Voici la réponse (inédite) de Zola à Maurice Sand (9) :

Paris, 27 déc[embre 18]80.

Monsieur et cher confrère,

Votre lettre ne m’a été apportée que ces jours-ci, et je vous prie de m’excuser, si je ne vous ai pas dit plus tôt combien elle m’a intéressé et touché.

Merci mille fois de votre sympathie et merci pour les détails que vous me donnez. Je citerai peut-être l’anecdote de la décoration dans le café. Vous me le permettez, n’est-ce pas ? Tout notre pauvre et grand Flaubert est là-dedans.

Veuillez me croire votre bien cordial et bien dévoué confrère.

Émile ZOLA

23, rue de Boulogne

[Adresse :]

Monsieur Maurice Sand

16, chaussée de la Muette

Passy E.V.

[Poste :]

Paris, 27 déc. 80

Paris-Passy, 27 déc. 80

Quand on regarde les cachets postaux, on se dit : Ah ! qu’elle marchait bien, sous la Troisième, la poste de nos aïeux !

Georges LUBIN

(Paris)

(1) Souvenirs littéraires, t. II, p. 390.

(2) Les Amis de Flaubert, n° 54, pp. 7-18. Absolvons cependant Du Camp sur un point : Flaubert fut bien réellement invité à Compiègne, du 12 au 16 novembre 1864. Du Camp se trompe seulement quant à l’époque, qu’il situe au moment de la parution de Salammbô.

(3) Maxime Du Camp, Lettres inédites à Gustave Flaubert, procuré par Giovanni Bonnacorso et Rosa Maria di Stefano, Messine, Edas, 1978, p. 290.

(4) Satisfaction d’ailleurs relative. Aux Goncourt, le 16 août, Flaubert écrit : « Eh bien ? et vous ? J’ai été tout désappointé de voir à votre place Ponson du Terrail… Mon délire est d’ailleurs médiocre ». Et à Amélie Bosquet : « Ce qui me fait plaisir dans le ruban rouge, c’est la joie de ceux qui m’aiment ; c’est là le meilleur de la chose, je vous assure ». (Correspondance, éd. Librairie de France, t. III, pp. 64 et 65). Mais il est rare que les nouveaux décorés n’affectent pas un certain détachement. Flaubert n’échappe pas à la règle.
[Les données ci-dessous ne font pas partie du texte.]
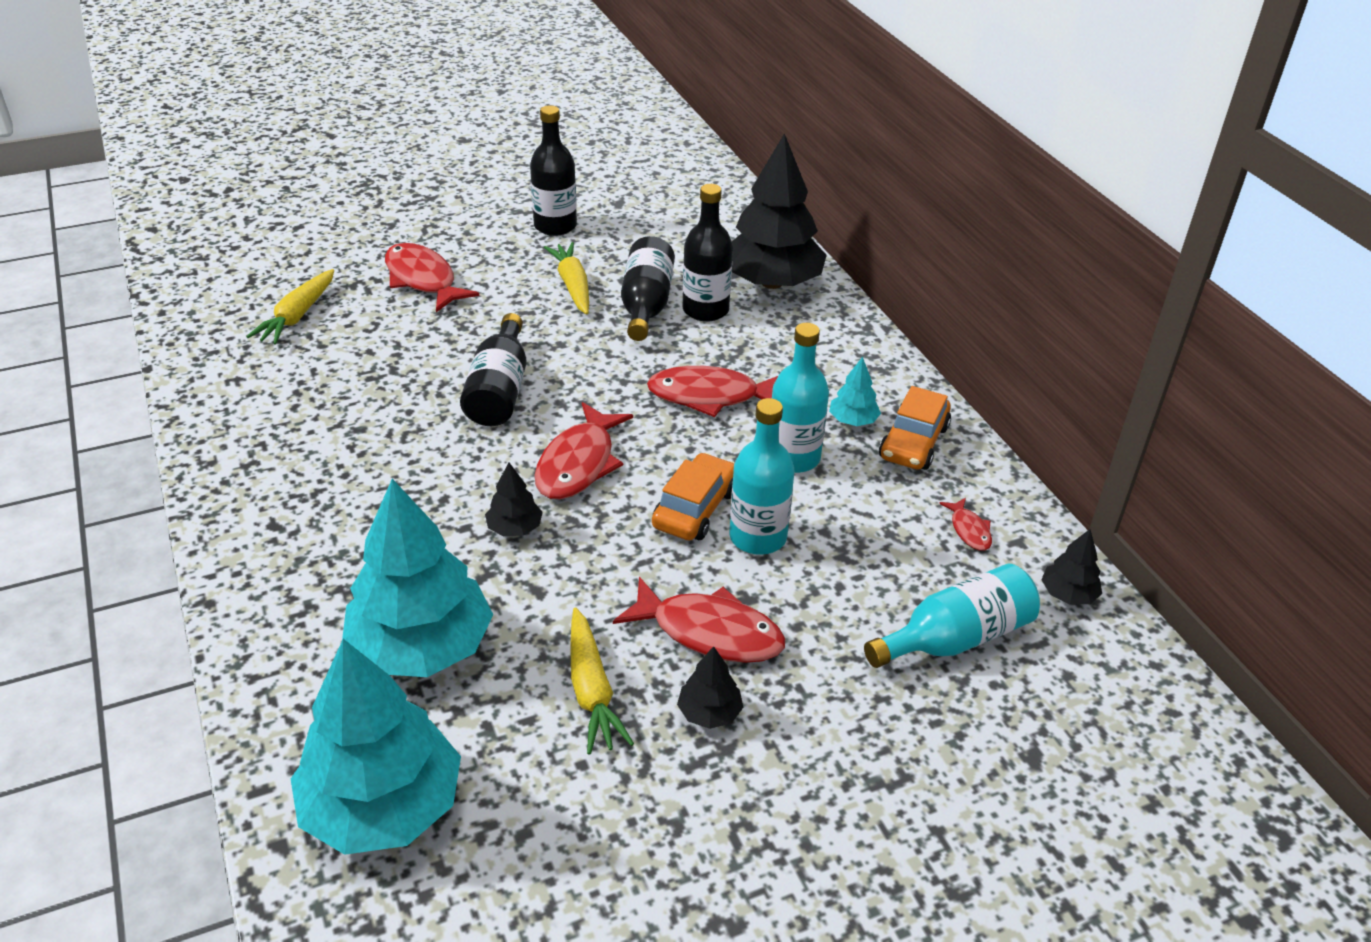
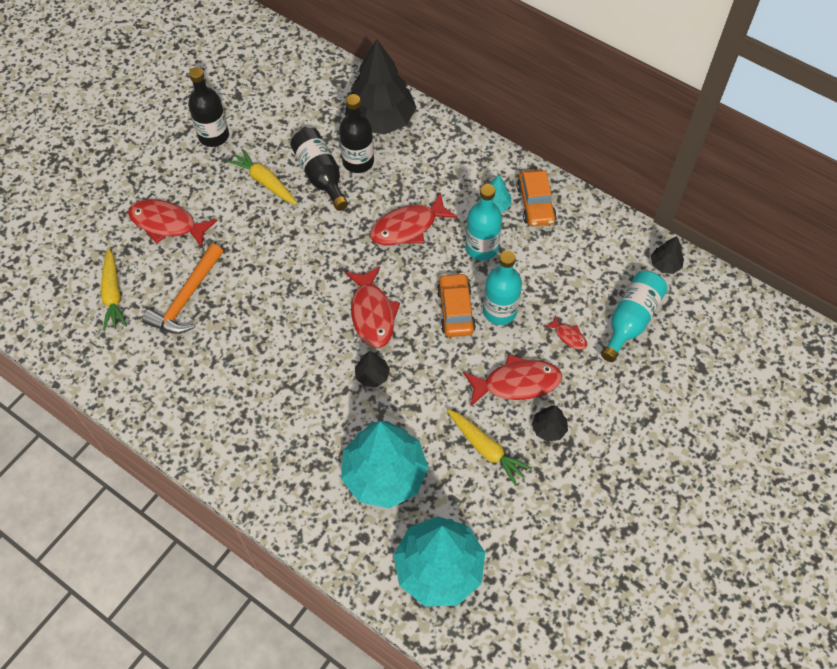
camera: 30 degrees left, 20 degrees up
black bottle [460,313,527,426] -> none
red fish [939,498,992,551] -> red fish moved to [544,315,587,350]
none -> orange hammer [142,244,223,334]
(5) Charpentier, 1881, p. 220

(6) Mes remerciements vont aussi à M. Jean-Claude Le Blond-Zola, qui avait bien voulu rechercher dans ses archives, et au docteur François-Émile Zola.

(7) Flaubert, Lettres inédites, publiées par Auriant, Sceaux, Palimugre, 1948, p. 144.

(8) M. André Dubuc me signale à propos de décorations que Flaubert a reçu aussi le Nicham-Iftikhar : l’annonce en a été faite sans commentaire dans la chronique locale du Journal de Rouen en trois lignes. C’était (évidemment) après Salammbô.

(9) Bibliothèque Historique de la Ville de Paris, Fonds Sand, H 625.